Work order
Search the entries for the word "water". Copy every line that holds it.

Stored items:
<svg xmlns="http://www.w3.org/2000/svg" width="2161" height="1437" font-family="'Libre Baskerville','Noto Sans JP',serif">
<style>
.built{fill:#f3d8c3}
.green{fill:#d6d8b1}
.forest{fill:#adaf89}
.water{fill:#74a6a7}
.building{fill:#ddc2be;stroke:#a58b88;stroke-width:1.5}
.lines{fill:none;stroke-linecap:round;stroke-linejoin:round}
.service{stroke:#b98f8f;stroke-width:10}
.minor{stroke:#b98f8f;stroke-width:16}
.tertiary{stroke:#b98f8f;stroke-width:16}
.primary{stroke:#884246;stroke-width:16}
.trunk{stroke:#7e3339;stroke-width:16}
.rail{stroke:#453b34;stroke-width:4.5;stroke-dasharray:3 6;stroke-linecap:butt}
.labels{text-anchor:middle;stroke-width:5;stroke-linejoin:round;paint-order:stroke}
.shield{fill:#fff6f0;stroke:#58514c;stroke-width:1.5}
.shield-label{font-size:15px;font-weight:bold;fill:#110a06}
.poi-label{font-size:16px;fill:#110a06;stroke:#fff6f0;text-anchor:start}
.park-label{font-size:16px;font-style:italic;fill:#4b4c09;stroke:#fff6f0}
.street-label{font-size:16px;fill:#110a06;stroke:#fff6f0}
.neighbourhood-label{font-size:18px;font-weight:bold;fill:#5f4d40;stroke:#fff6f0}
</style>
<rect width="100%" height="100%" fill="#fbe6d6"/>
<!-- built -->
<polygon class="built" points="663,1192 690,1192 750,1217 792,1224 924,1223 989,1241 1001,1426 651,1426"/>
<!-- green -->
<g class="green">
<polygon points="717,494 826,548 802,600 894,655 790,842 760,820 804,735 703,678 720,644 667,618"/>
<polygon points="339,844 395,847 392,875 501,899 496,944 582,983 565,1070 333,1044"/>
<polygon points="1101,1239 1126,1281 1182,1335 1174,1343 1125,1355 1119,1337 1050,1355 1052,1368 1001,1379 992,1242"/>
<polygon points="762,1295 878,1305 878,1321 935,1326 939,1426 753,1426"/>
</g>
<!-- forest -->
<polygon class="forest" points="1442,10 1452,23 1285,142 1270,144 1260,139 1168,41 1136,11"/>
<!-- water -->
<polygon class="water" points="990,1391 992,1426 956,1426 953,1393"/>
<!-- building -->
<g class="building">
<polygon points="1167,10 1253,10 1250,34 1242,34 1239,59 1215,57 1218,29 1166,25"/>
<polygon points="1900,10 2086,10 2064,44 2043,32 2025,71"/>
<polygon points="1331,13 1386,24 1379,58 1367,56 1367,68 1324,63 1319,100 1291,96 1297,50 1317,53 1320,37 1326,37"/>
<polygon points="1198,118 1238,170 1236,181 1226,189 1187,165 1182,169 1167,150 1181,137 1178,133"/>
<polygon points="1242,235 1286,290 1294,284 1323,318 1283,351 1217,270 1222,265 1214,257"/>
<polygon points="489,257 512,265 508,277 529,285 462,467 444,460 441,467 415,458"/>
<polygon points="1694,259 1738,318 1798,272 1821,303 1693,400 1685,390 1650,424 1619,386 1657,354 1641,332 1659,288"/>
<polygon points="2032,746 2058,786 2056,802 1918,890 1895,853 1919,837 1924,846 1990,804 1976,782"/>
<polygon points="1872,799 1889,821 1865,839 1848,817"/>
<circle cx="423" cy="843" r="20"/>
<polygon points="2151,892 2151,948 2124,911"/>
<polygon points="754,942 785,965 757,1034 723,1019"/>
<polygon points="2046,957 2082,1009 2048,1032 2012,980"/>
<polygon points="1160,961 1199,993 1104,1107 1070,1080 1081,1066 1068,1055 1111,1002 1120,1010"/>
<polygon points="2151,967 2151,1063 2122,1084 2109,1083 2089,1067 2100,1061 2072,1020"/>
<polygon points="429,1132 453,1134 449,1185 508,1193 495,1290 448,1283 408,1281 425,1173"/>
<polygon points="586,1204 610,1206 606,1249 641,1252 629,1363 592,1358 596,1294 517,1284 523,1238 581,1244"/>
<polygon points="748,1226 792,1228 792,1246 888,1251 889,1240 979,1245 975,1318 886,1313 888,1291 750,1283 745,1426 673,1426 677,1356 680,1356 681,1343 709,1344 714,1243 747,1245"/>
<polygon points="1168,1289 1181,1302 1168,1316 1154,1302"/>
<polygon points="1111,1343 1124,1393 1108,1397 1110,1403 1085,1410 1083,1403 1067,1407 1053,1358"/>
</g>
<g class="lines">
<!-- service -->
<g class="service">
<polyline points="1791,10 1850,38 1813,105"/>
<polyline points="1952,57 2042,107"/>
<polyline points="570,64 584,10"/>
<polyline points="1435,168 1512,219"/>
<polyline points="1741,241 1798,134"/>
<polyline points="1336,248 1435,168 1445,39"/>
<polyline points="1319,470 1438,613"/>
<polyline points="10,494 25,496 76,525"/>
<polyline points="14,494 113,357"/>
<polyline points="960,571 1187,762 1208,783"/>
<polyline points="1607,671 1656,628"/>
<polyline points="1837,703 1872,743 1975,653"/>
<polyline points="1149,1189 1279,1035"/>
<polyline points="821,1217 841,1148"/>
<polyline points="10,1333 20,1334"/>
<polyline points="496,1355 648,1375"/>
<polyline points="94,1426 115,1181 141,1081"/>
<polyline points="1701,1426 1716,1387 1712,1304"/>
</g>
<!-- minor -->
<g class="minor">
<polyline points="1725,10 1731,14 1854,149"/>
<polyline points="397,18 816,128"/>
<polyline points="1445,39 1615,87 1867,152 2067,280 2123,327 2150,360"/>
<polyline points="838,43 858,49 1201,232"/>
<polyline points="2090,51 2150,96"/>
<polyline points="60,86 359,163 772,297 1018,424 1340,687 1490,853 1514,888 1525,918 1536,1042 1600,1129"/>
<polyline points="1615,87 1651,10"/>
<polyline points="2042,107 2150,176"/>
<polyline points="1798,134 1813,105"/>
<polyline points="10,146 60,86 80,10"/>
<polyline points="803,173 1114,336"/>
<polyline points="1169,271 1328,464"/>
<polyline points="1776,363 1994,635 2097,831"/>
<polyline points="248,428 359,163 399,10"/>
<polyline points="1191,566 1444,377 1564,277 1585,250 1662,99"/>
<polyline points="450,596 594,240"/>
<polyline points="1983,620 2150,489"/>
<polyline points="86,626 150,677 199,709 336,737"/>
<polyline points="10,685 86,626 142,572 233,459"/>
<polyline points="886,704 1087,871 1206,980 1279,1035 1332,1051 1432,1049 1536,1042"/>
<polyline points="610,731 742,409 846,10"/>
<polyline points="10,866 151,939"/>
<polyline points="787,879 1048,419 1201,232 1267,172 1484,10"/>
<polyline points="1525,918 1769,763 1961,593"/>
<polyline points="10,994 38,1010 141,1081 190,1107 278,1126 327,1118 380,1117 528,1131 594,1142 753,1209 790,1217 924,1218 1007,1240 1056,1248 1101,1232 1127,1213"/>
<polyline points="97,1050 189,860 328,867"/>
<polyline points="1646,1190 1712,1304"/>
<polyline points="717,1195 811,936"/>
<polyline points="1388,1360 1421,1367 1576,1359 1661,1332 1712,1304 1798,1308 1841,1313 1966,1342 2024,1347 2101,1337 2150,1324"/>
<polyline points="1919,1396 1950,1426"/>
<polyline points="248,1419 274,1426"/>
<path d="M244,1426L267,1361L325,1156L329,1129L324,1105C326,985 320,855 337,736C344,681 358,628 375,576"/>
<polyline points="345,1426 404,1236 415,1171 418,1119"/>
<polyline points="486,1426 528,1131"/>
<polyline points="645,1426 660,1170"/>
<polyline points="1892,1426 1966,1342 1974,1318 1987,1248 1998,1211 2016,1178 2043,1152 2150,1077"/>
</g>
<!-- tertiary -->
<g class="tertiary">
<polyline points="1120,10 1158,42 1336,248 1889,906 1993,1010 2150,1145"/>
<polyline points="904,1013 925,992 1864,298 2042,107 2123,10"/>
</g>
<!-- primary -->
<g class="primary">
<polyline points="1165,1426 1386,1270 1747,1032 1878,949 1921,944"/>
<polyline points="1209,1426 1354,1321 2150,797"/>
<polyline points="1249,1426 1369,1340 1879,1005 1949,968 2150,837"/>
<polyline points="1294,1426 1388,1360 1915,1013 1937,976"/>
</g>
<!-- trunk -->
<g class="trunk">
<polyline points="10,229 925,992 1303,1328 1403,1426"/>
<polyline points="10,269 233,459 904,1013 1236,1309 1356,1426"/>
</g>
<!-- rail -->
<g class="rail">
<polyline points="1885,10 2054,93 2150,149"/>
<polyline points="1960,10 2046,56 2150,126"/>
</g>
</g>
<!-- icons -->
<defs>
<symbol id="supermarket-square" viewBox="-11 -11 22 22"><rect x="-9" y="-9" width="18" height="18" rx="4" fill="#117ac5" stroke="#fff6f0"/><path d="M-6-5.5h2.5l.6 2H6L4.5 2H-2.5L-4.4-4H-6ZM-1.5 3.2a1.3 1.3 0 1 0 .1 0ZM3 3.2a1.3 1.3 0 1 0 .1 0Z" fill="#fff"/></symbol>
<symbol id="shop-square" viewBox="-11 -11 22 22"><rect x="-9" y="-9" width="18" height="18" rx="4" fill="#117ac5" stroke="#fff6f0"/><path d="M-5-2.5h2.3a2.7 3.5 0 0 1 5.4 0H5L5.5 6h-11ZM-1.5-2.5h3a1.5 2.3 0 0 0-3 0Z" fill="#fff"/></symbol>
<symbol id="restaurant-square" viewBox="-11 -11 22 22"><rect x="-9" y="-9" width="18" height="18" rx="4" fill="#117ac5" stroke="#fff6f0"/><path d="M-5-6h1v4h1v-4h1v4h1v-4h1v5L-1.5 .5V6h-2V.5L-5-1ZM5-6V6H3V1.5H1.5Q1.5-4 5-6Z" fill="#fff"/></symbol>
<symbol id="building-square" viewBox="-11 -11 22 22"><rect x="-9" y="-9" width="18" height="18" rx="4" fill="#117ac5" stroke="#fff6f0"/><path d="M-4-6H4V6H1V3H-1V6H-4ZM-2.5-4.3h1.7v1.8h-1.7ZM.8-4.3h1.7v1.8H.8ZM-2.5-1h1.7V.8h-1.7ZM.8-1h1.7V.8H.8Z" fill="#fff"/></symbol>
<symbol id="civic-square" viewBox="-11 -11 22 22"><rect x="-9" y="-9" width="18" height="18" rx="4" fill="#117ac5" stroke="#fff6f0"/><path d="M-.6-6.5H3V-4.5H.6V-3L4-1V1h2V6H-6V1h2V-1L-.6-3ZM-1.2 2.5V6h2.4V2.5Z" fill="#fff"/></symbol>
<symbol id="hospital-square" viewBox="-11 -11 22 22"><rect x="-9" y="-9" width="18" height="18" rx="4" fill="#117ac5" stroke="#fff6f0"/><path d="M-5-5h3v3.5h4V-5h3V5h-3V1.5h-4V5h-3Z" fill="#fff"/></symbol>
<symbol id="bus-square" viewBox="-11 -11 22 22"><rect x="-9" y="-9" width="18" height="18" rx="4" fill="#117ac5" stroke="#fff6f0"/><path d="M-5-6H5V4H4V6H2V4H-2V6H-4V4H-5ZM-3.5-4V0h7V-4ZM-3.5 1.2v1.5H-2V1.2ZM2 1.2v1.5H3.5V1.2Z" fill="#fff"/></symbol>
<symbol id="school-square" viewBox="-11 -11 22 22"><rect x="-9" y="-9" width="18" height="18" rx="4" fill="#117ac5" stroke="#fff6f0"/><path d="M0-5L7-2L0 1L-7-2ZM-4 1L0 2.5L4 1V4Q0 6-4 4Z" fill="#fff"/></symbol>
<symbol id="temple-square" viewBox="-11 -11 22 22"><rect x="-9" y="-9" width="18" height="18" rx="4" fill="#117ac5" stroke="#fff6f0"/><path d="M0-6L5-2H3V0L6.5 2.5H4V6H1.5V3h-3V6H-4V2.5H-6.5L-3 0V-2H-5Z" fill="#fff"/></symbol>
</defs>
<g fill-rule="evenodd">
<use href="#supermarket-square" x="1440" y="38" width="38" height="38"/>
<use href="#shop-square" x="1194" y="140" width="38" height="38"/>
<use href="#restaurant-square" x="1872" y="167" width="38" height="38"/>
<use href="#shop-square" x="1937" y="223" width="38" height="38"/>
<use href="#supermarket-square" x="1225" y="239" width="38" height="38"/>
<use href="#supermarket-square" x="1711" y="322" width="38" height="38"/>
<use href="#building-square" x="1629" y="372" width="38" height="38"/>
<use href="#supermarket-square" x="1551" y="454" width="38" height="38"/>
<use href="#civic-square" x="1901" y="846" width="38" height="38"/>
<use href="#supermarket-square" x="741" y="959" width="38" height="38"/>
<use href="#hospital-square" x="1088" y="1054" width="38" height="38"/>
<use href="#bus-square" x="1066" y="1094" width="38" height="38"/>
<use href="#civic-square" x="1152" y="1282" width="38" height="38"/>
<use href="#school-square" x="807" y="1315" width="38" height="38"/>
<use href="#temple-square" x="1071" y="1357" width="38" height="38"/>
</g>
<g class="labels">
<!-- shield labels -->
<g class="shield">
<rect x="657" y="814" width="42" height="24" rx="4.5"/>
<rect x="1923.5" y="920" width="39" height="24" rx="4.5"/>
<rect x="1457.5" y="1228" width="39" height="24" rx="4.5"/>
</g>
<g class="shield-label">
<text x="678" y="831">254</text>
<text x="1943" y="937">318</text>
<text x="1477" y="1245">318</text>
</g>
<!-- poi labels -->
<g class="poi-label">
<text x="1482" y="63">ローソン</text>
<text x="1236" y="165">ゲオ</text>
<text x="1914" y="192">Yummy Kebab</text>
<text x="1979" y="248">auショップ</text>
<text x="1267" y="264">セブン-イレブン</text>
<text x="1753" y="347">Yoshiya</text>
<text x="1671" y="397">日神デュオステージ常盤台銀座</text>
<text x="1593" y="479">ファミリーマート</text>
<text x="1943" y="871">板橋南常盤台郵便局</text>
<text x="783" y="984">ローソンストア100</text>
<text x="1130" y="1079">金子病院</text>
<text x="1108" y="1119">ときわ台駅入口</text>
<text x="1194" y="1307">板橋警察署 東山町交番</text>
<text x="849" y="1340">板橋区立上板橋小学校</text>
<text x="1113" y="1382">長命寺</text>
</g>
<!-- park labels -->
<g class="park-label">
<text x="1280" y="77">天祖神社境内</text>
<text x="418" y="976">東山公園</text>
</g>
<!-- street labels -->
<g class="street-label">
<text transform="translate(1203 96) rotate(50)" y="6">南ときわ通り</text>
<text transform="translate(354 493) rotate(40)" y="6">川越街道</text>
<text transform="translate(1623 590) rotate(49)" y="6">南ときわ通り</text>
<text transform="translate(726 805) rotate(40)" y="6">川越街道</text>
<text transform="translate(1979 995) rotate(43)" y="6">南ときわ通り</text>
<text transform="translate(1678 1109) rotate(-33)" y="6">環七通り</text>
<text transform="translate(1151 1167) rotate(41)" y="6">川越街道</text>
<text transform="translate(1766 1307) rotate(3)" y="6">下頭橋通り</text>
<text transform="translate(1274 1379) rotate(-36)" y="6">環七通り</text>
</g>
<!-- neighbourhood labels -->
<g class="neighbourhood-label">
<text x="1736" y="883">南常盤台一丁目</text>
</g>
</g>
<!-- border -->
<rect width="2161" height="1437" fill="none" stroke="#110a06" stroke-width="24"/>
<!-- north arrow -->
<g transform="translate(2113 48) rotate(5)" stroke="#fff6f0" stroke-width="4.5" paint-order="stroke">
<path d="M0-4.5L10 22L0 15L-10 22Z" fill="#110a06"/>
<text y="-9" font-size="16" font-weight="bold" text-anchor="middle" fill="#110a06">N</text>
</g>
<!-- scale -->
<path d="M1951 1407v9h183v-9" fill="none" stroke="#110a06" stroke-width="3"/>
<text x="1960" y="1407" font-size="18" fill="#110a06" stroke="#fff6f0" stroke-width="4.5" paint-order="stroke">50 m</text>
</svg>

Task solution
.water{fill:#74a6a7}
<!-- water -->
<polygon class="water" points="990,1391 992,1426 956,1426 953,1393"/>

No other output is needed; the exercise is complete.